Chapter number 2

It was in his office the next day that Della Street reminded Perry Mason of the auto accident. As she handed him a sheaf of letters, she said, “That automobile accident, Chief. You telephoned the police at El Centro last night. They were going to notify you.”

Mason said, “Get them on the phone, Della. We can’t have fan-dancers running around naked.”

Della Street laughed, put the call through, and nodded to Mason when his party was on the line.

Mason picked up the receiver, said, “Hello. This is Perry Mason. I left a memo there yesterday about being called in connection with an automobile accident. I have some property which was taken from a car that was crowded off the road. There was a woman with a broken arm. You were going to get her address and call me back.”

“Oh, yes,” the man said. “I have the memo on my desk, but I didn’t call you back because there’s been no report of an accident.”

“No report made by anyone?”

“No.”

“That’s strange. The accident took place two or three miles north of Calexico.”

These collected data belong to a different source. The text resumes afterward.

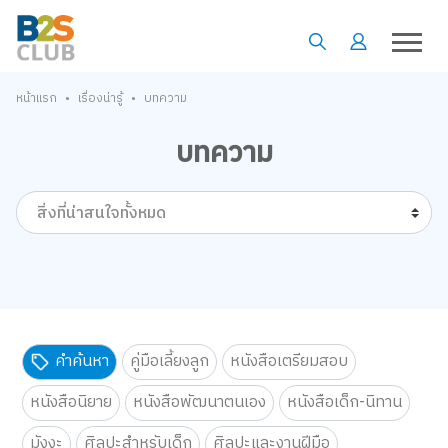
•
•
หน้าแรก
เรื่องน่ารู้
บทความ
บทความ
สิ่งที่น่าสนใจทั้งหมด
คำค้นหา
คู่มือเลี้ยงลูก
หนังสือเตรียมสอบ
หนังสือนิยาย
หนังสือพัฒนาตนเอง
หนังสือเด็ก-นิทาน
มังงะ
ศิลปะสำหรับเด็ก
ศิลปะและงานฝีมือ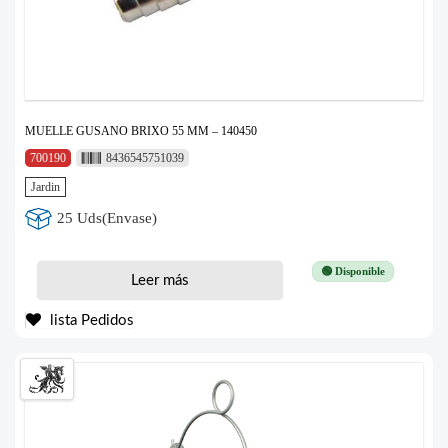
MUELLE GUSANO BRIXO 55 MM – 140450
700190
8436545751039
Jardin
25 Uds(Envase)
🟢 Disponible
Leer más
lista Pedidos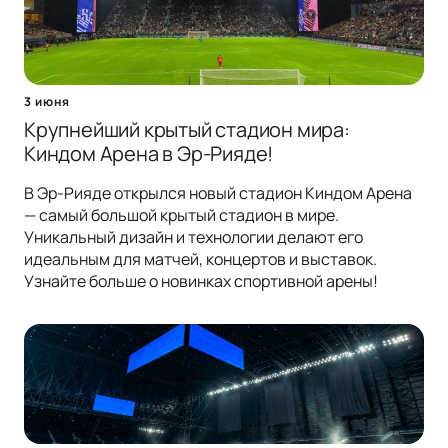
3 июня
Крупнейший крытый стадион мира:
Киндом Арена в Эр-Рияде!
В Эр-Рияде открылся новый стадион Киндом Арена
— самый большой крытый стадион в мире.
Уникальный дизайн и технологии делают его
идеальным для матчей, концертов и выставок.
Узнайте больше о новинках спортивной арены!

“There’s a car overturned by the side of the road down there. We investigated and found out the car belonged to a Ramon Calles, who lives in Calexico. He says the car was stolen a couple of days ago.”

“Did he report it to the police at the time?” Mason asked.

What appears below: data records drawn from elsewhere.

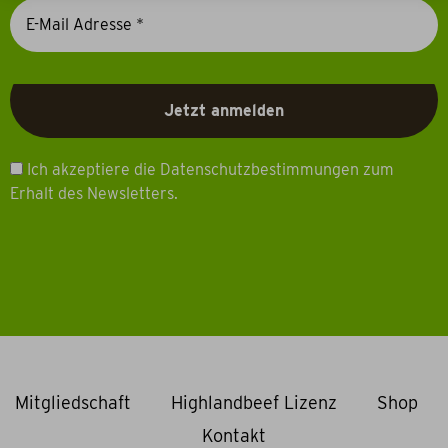
Ich akzeptiere die Datenschutzbestimmungen zum
Erhalt des Newsletters.
Mitgliedschaft
Highlandbeef Lizenz
Shop
Kontakt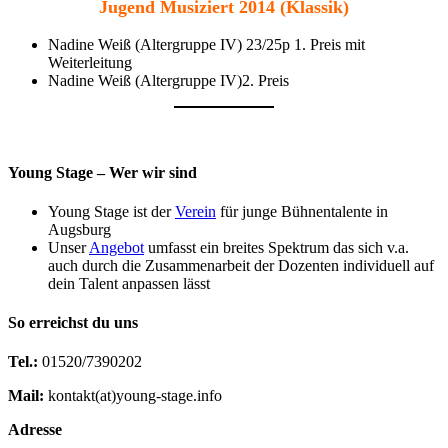
Jugend Musiziert 2014 (Klassik)
Nadine Weiß (Altergruppe IV) 23/25p 1. Preis mit
Weiterleitung
Nadine Weiß (Altergruppe IV)2. Preis
Young Stage – Wer wir sind
Young Stage ist der
Verein
für junge Bühnentalente in
Augsburg
Unser
Angebot
umfasst ein breites Spektrum das sich v.a.
auch durch die Zusammenarbeit der Dozenten individuell auf
dein Talent anpassen lässt
So erreichst du uns
Tel.:
01520/7390202
Mail:
kontakt(at)young-stage.info
Adresse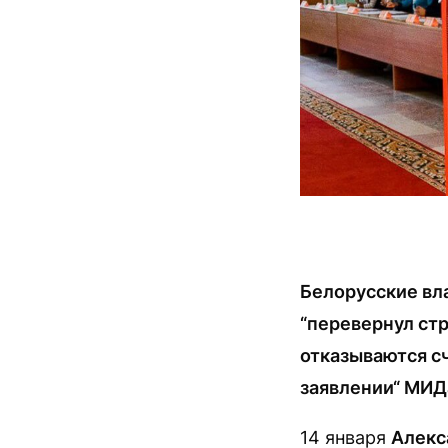
Белорусские вла
“перевернул стр
отказываются сч
заявлении“ МИДа
14 января
Алекс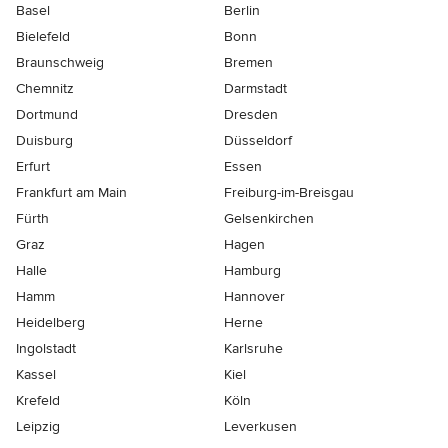
Basel
Berlin
Bielefeld
Bonn
Braunschweig
Bremen
Chemnitz
Darmstadt
Dortmund
Dresden
Duisburg
Düsseldorf
Erfurt
Essen
Frankfurt am Main
Freiburg-im-Breisgau
Fürth
Gelsenkirchen
Graz
Hagen
Halle
Hamburg
Hamm
Hannover
Heidelberg
Herne
Ingolstadt
Karlsruhe
Kassel
Kiel
Krefeld
Köln
Leipzig
Leverkusen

“No, there’s no record of it. He doesn’t seem particularly interested. There’ll be a repair bill on the car and the cost of towing it to a garage. Calles doesn’t seem to think the car is worth that much. You know how these people are. It’s pretty hard to get anything out of them when they want to be evasive. They just go around in circles with you in the center. You can’t ever get any nearer to what you’re trying to find out. Of course, there’s nothing much we can do about it. Were you a witness to the accident?”

“I saw it,” Mason said. “A big sedan sideswiped the car and sent it off the road out of control. An old woman was driving this jalopy. Apparently she talked very little English, if any. I would say she was around sixty-five to seventy, with white hair and a rather lined face.”

“You can’t tell much about these people. Did she give her name?”

“Maria Gonzales.”

“Could you identify her if you saw her again?”

“Certainly.”

“Of course,” the man at the other end of the line said, resignedly, “if we get her and you identify her, then Calles will change his mind about the car being stolen. The driver will turn out to be his grandmother, or his Aunt Mary, or someone and she took the car without telling him about it and it’s all right and that’ll be that. However, we’ll look into it.”

“My interest,” Mason said, “is in returning some property that was in the back of the car.”

“Okay, we’ll let you know. And you might put an ad in the local paper — about the property.”

Mason hung up, said to Della Street, “Know anything about fan-dancing, Della?”

“Were you suggesting I take up the profession?”

“Why not?” Mason asked. “We seem to have been left with a complete wardrobe.”

“No information down there?”

“Not a scrap. The car that was crowded off the highway is supposed to have been stolen. I don’t know who would want to steal a car like that. Ring up the newspaper down in the Valley, Della, and put an ad in the lost-and-found. Make it in general terms. ‘If the fan-dancer who has lost certain property will communicate with box so-and-so, she can have her property restored to her.’ Then have the newspaper forward any replies to the office here. Okay, let’s look at that mail.”